It may be bearable, if amusing, that Prime Minister Justin Trudeau has been playing Mr. Dressup on his Indian tour, he and the missus and the young ’uns donning more authentic garb than you could find in the average Indian’s tickle trunk.
What is not is that one of the vast number of MPs travelling with the PM invited a convicted terrorist to a dinner/reception this week at the official residence of the Canadian High Commissioner, apologized for his lousy judgement and that appears to be that.
The convicted terrorist is Jaspal Atwal, who on Feb. 27, 1987 was convicted with three other men by a British Columbia jury of the attempted assassination of a visiting Indian politician.
They were members of the International Sikh Youth Federation, a now-banned organization that advocated for a separate Sikh homeland called Khalistan.
The target was Malkiat Singh Sidhu, then a member of the Punjab cabinet, and he had come to Canada and a remote part of Vancouver Island with his wife for the wedding of their nephew in May of 1986.
Atwal and the other three met up and on May 25, cut off Sidhu’s car, with one of the four (Atwal later told the parole board he had been the actual shooter) firing five or six shots into Sidhu’s car, striking him twice and nearly killing him.
As the late B.C. Supreme Court Justice Howard Callaghan said flatly, in sentencing each of the four to 20 years, “This was an act of terrorism,” a politically motivated act of violence against a man none of them knew.

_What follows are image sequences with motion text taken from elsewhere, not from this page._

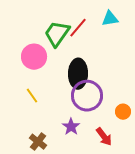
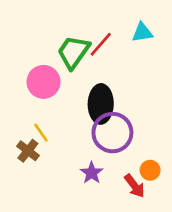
orange circle: (123, 112) -> (150, 170), moved
brown cross: (38, 142) -> (28, 151), moved

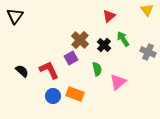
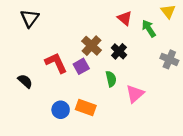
black triangle: (15, 16) -> (30, 18), moved
red triangle: (109, 16) -> (125, 18), turned -40
green arrow: (123, 39) -> (149, 29), moved
red L-shape: (49, 70) -> (56, 63), moved

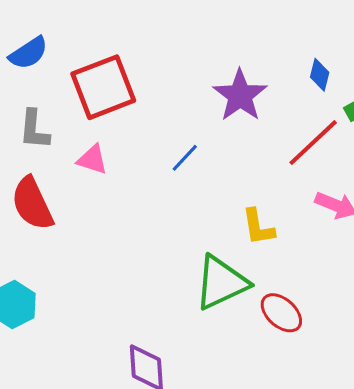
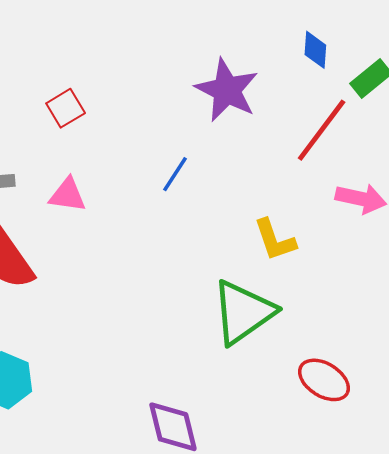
red square: (103, 87) -> (66, 108), size x0.5
red ellipse: (281, 313) -> (324, 380), moved

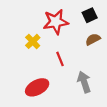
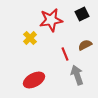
brown semicircle: (93, 39) -> (85, 45), moved
red line: (60, 59) -> (65, 54), moved

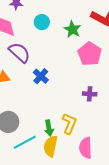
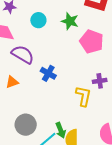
yellow L-shape: (69, 124) -> (83, 96), moved
green arrow: (49, 128) -> (61, 130), moved

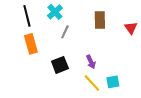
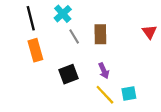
brown rectangle: (100, 20) -> (100, 34), moved
gray line: (65, 32) -> (74, 36), turned -56

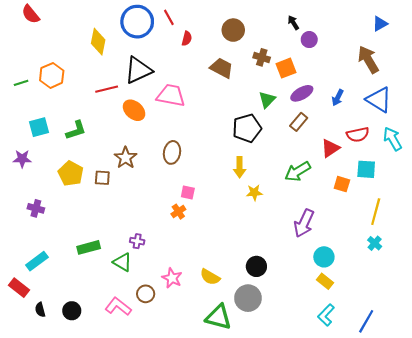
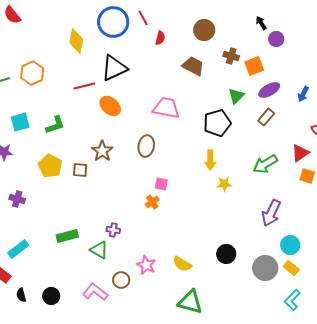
pink trapezoid: (171, 95) -> (166, 108), moved
red triangle: (330, 148) -> (300, 153), moved
gray circle: (248, 298) -> (265, 268), moved

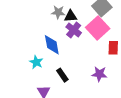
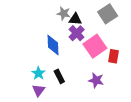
pink square: (98, 28) -> (95, 46), moved
cyan star: (36, 62) -> (38, 73), moved

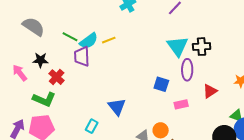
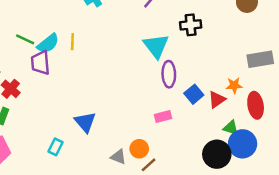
yellow line: (109, 40) -> (72, 42), turned -64
black cross: (202, 47) -> (191, 25), moved
blue square: (161, 84) -> (194, 94), moved, turned 35
red triangle: (210, 91) -> (217, 100), moved

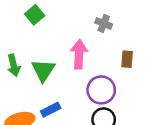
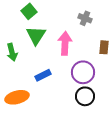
green triangle: (43, 70) -> (36, 35), moved
blue rectangle: (51, 110) -> (43, 75), moved

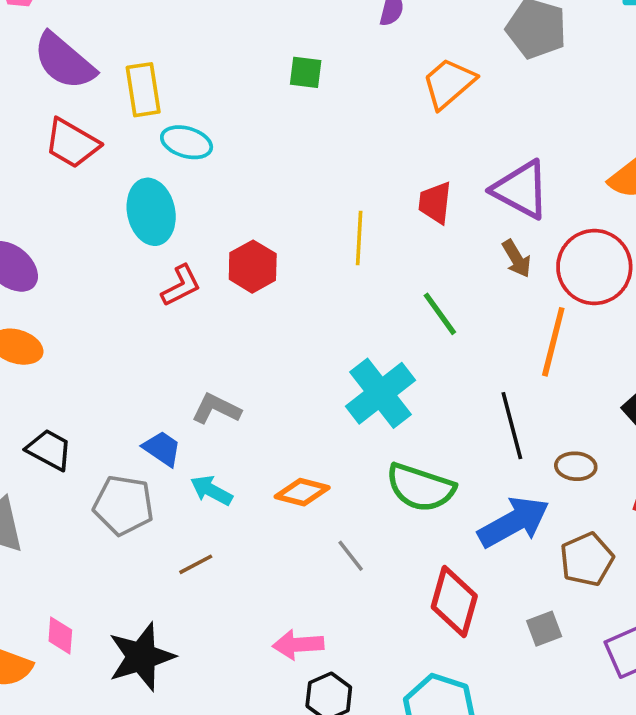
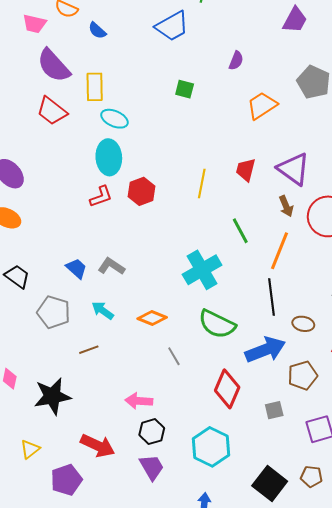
cyan ellipse: (151, 212) -> (109, 157), moved
orange line: (553, 342) -> (279, 251), moved
blue trapezoid: (162, 449) -> (76, 268), moved

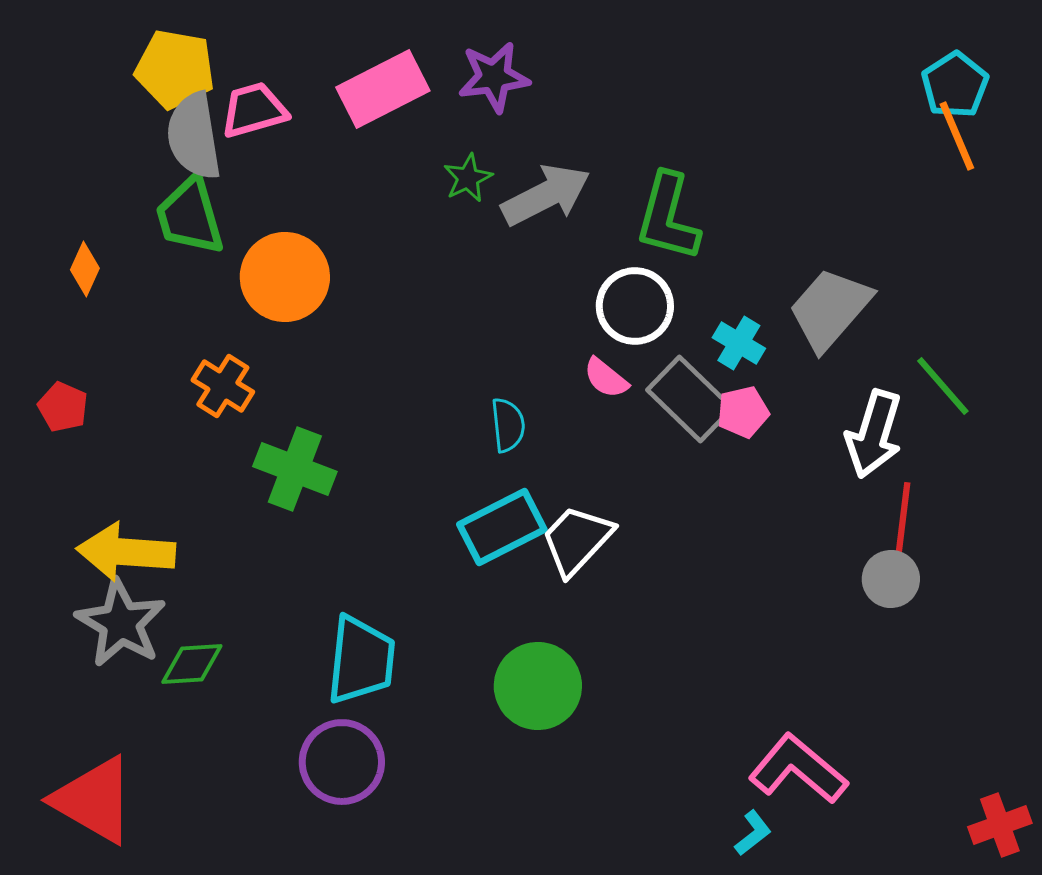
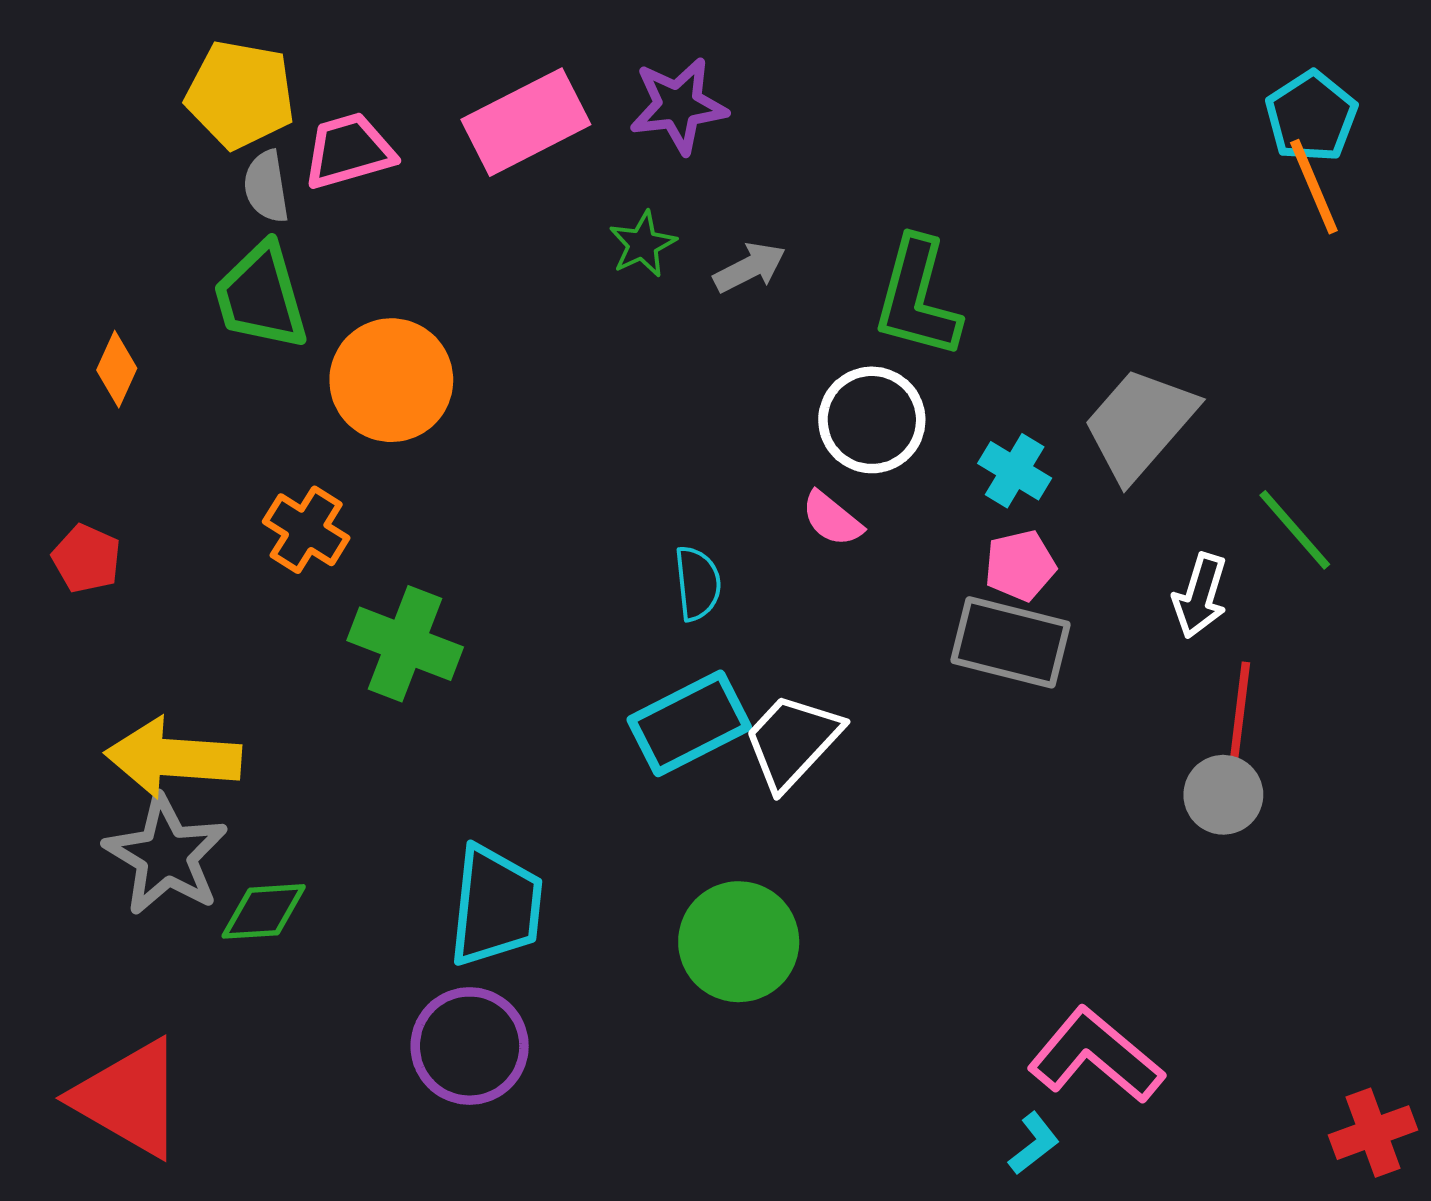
gray semicircle: (194, 136) -> (266, 187), size x0.6
gray arrow: (546, 195) -> (750, 268), size x0.6
gray rectangle: (690, 399) -> (1011, 642), moved, turned -30
white arrow: (874, 434) -> (1200, 596), size x0.7

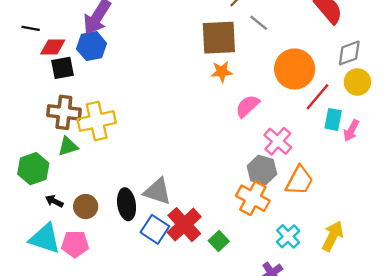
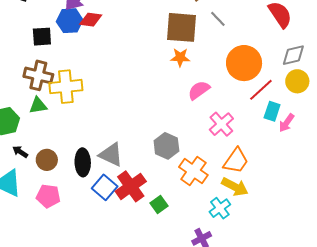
red diamond: (53, 47) -> (91, 20), moved
gray hexagon: (262, 170) -> (166, 146), moved
yellow arrow: (333, 236) -> (235, 187), moved, turned 84
pink pentagon: (75, 244) -> (48, 196), moved

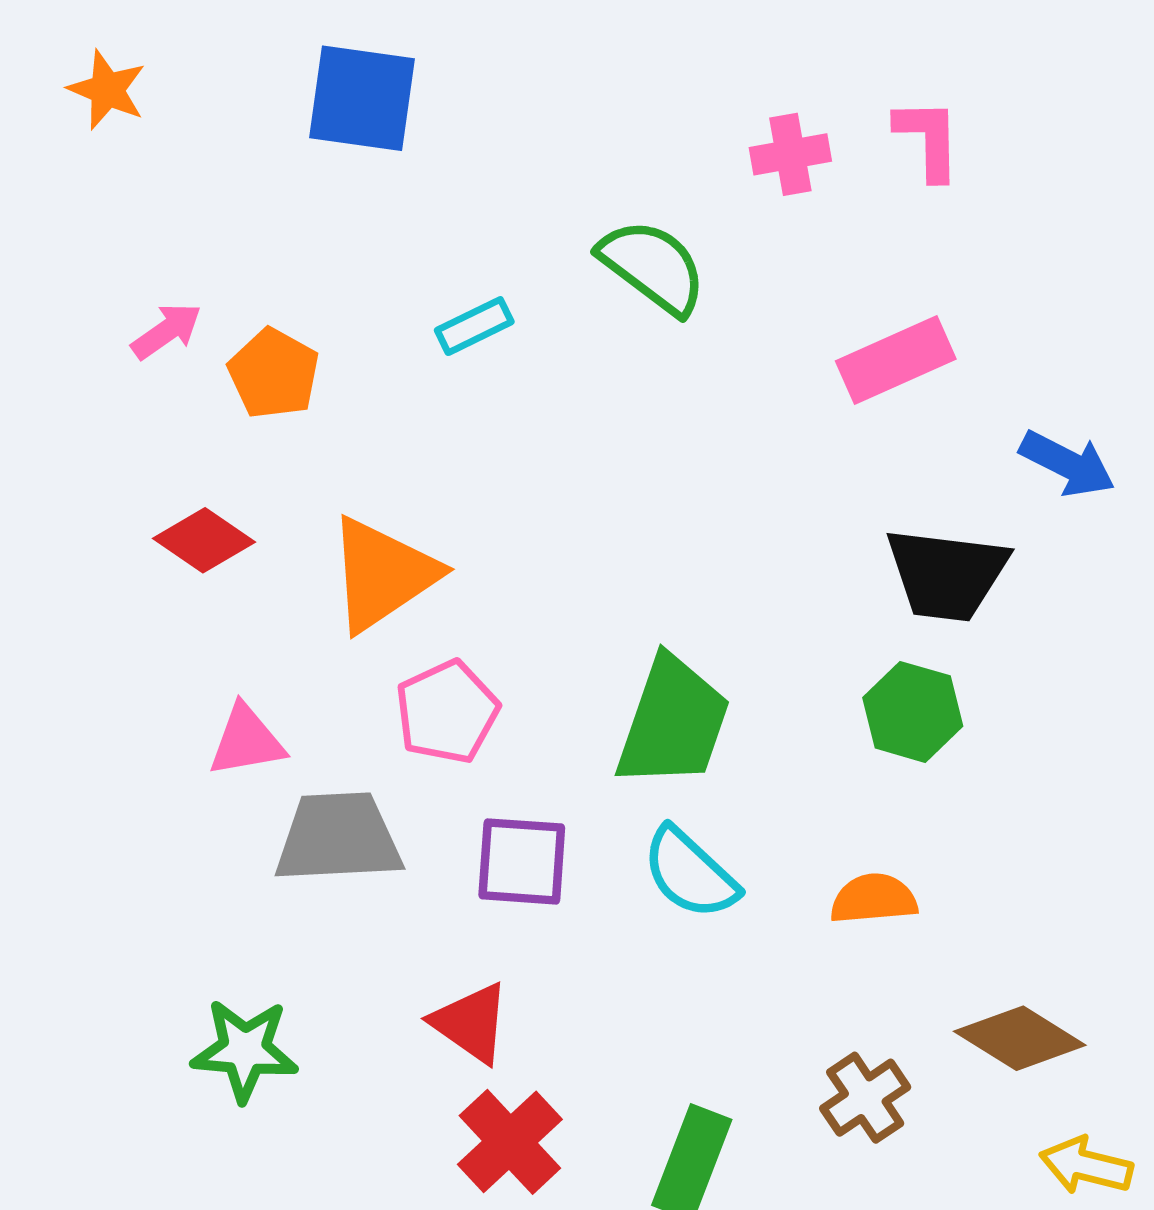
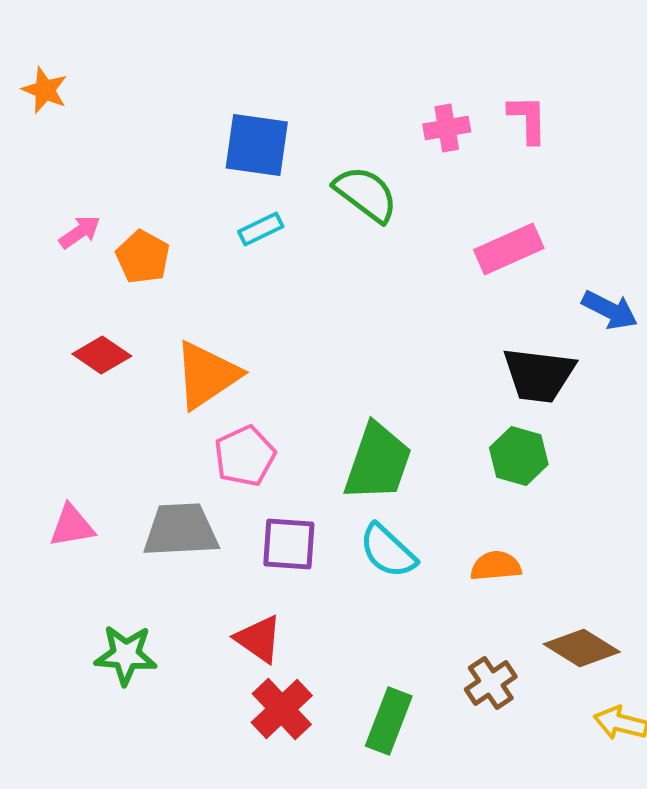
blue square: (362, 98) -> (257, 145), moved
pink triangle: (246, 741) -> (72, 526), moved

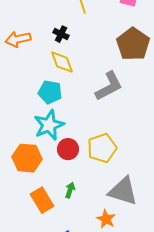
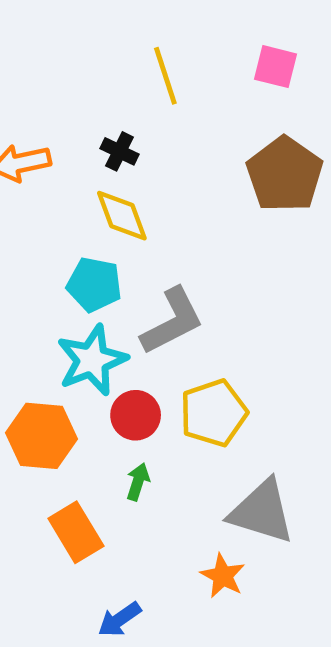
gray L-shape: (109, 86) -> (172, 321), moved
green arrow: (70, 190) -> (138, 482), moved

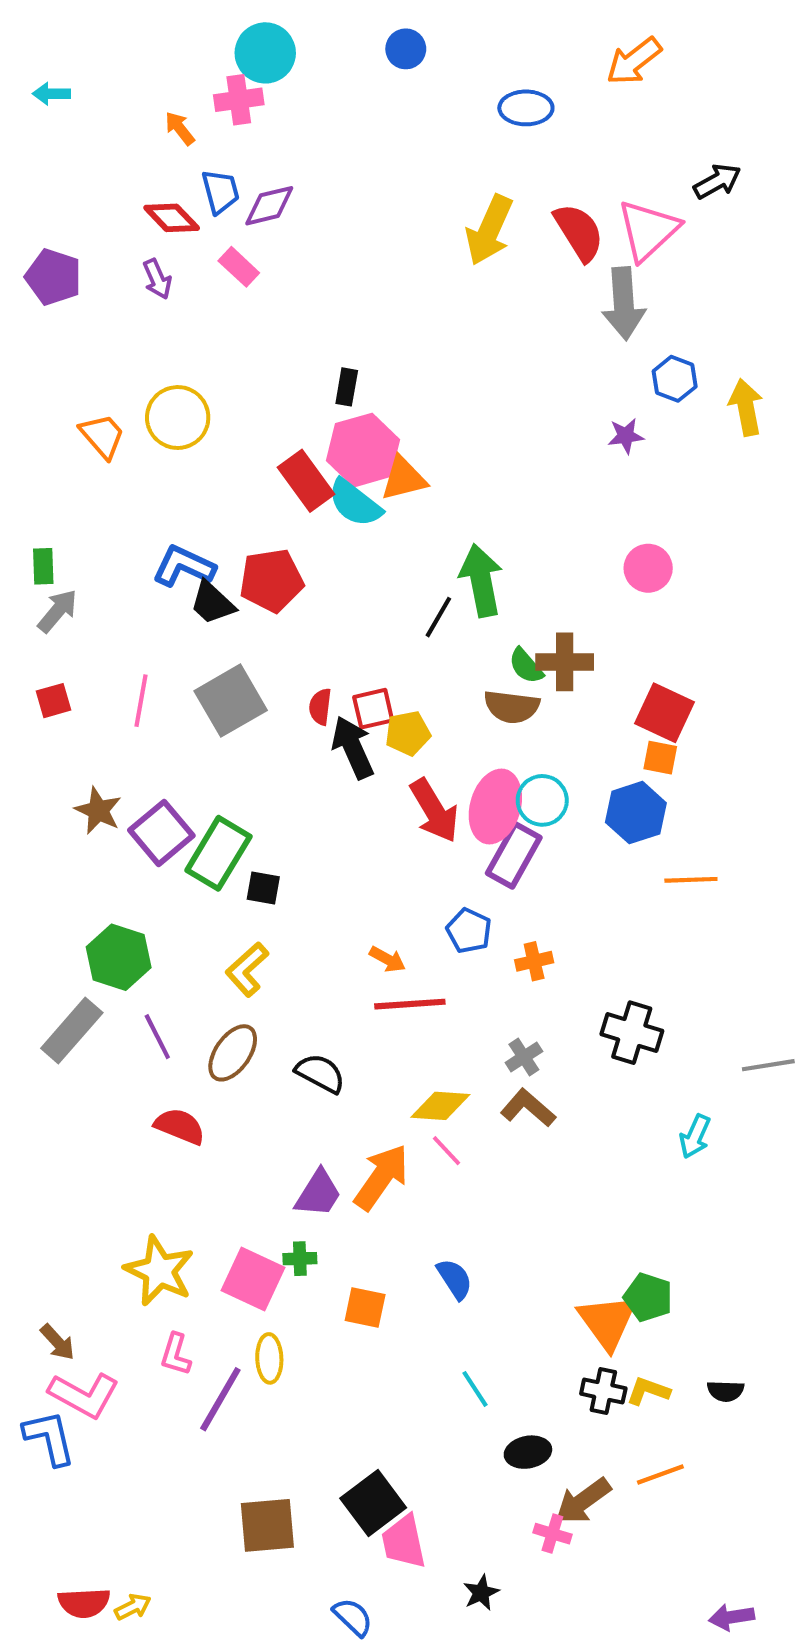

Worthy of note is that Callaghan also said none of the four had expressed remorse, and only one — not Jaspal Atwal — had even bothered to renounce violence.
Three years later, in 1990, the B.C. Court of Appeal upheld the sentences.
This being Canada, however, Atwal served nothing like two decades behind bars.
As he testified, this in a civil trial in 2010 when he was deemed a conspirator in a sophisticated car theft and fraud ring, he was in fact paroled in 1992, having served a whopping five years.
(His parole was briefly revoked, Atwal told that civil trial, after what he testified was an incident, the nature of which isn’t clear in the judgment, whereupon he did another cruel five months in 2002.)
Worth noting is that Atwal was 30 at the time of the attempted murder; his was hardly the act of a foolish and impetuous youth, though he has in recent years suggested as much.
Neither was it, as his role in the car theft-fraud case, showed, the single mistake (a big one, but still) of an otherwise decent and law-abiding citizen.
Yet Atwal has a long connection to the federal Liberal party in B.C.
In 2012, as the Vancouver Sun’s tremendous and courageous terrorism reporter Kim Bolan discovered, there was a controversy after he was invited to the budget speech of then premier Christy Clark.
Clark later said she didn’t know him and wouldn’t have recognized his name on the list.
But as Bolan confirmed, at that very time, Atwal was a member-at-large on the executive of the federal Liberals’ Fleetwood Surrey-Port Kells riding association.
Executives with the party confirmed that he’d held the position for at least a year and no one, Bolan reported, “seemed particularly concerned” about it.
When Bolan called Atwal to ask about it, he hung up on her but not before delivering an F bomb.
On his own Facebook page, Atwal has posted an earlier picture of himself with Trudeau and an unidentified man in a turban. It was, at least for a time, his Facebook “cover” photograph.
Sikh terrorism, as Canadians ought to know well, is nothing to take lightly
And social media reveal similar pictures of him posing with at least two of Trudeau’s predecessors, former Liberal leaders Bob Rae and Michael Ignatieff.
What one can take from all this is that the federal Liberals have a high tolerance level for convicted terrorists who are also Sikhs and who are connected to that powerful community, particularly powerful in B.C.
In other words, to borrow from the book of Matthew, the PM’s motto is, “For where two or three gather in my name, there am I with them.”
But Sikh terrorism, as Canadians ought to know well, is nothing to take lightly.
The worst act of mass murder in this country, the bombing of Air India Flight 182 in 1985, which killed all 329 people aboard, happened because Sikh extremists in B.C. planted a bomb in a suitcase.
As for MP Randeep Sarai, the man who invited Atwal to dinner at the High Commission, he has apologized and Atwal’s invitation was rescinded — but not before he’d managed to attend a reception in Mumbai earlier in the week, where he posed for pictures with, among others, Sophie Gregoire Trudeau.
“I alone facilitated his (Atwal’s) request to attend this important event,” Sarai said. “I should have exercised better judgment, and I take full responsibility for my actions.”
Yet there he was, in 2015, posing for a picture with Atwal in a social media post from the company, Media Waves, where Atwal works.
Presumably, then, Sarai knew him.
And in any case, the responsibility is not his alone.
Does the High Commission not screen or vet those it invites to dinner? Do the security folks attached to the office not do it? Does no one in the Prime Minister’s Office do it?